Mendeleev released the periodic table in 1869. His revolutionary organization of the elements correctly assumed that some of the elements had their atomic weights measured incorrectly and that eight new elements existed. As new elements were found and his theories were further proven correct, his scientific reputation was enhanced even more.
Awards & Achievements
He was awarded with the Copley Medal in 1905. This British Royal Society gave him this highest honor for his famous scientific discovery, the periodic table.
Personal Life & Legacy
Mendeleev married Feozna Nikitchna Lascheva on 27 April 1862. The marriage lasted for nearly 20 years before the couple divorced in 1882. He had two children from this marriage: son Vladimir and daughter Olga.
In 1882 Mendeleev married Anna Ivanova Popova and this union resulted in four children.
He passed away on February 2, 1907. His funeral was in St.
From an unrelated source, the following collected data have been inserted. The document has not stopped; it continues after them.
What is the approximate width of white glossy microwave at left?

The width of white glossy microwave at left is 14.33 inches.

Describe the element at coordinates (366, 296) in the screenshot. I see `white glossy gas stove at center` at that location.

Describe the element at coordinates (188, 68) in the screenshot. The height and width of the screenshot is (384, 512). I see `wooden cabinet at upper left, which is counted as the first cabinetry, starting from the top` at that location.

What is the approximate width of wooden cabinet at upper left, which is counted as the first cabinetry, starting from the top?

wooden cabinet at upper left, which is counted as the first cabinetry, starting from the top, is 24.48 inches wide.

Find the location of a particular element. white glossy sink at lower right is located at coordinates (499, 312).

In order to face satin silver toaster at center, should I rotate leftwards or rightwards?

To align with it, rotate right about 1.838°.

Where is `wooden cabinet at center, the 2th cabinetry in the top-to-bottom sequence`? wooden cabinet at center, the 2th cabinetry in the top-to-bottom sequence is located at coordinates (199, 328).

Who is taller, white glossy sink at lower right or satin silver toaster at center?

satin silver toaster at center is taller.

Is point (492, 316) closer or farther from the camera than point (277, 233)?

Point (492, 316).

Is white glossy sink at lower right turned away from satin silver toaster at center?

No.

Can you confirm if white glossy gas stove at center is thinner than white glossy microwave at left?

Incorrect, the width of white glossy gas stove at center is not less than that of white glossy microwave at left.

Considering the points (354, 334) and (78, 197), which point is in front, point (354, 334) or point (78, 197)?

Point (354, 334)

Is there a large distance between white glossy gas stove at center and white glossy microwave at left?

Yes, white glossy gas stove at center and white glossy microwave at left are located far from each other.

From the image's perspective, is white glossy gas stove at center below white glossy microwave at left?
Petersburg and many people brought along copies of the Periodic Table as tribute to his contributions to science.
Element number 101 was discovered in 1955. It was named Mendelevium to honor his contributions to science.
In 1855 Mendeleev fell ill with tuberculosis. Doctors believed he had only two years to live, but he went on to live for 52 more years.
He wrote his textbook, ‘Organic Chemistry’, in only 61 days. The book is 500 pages and went on to win the Domidov Prize.
Nearly all of Mendeleev’s biographies detail his scientific findings. The truth is, however, he spent more time and pondered more on questions regarding the national economy rather than chemistry.
There is a popular Russian myth that it was Mendeleev who set the 40% standard strength of vodka. The truth is the government already had these standards when he was only nine years old.
In 1906, Nobel Committee for Chemistry recommended Mendeleev's name to the Swedish Academy for the Nobel Prize in Chemistry. However, Svante Arrhenius, who had a great deal of influence on Swedish Academy, pressured the Academy to reject Mendeleev's name. Arrhenius nursed a personal grudge against Mendeleev because of Mendeleev's critique of Arrhenius's dissociation theory.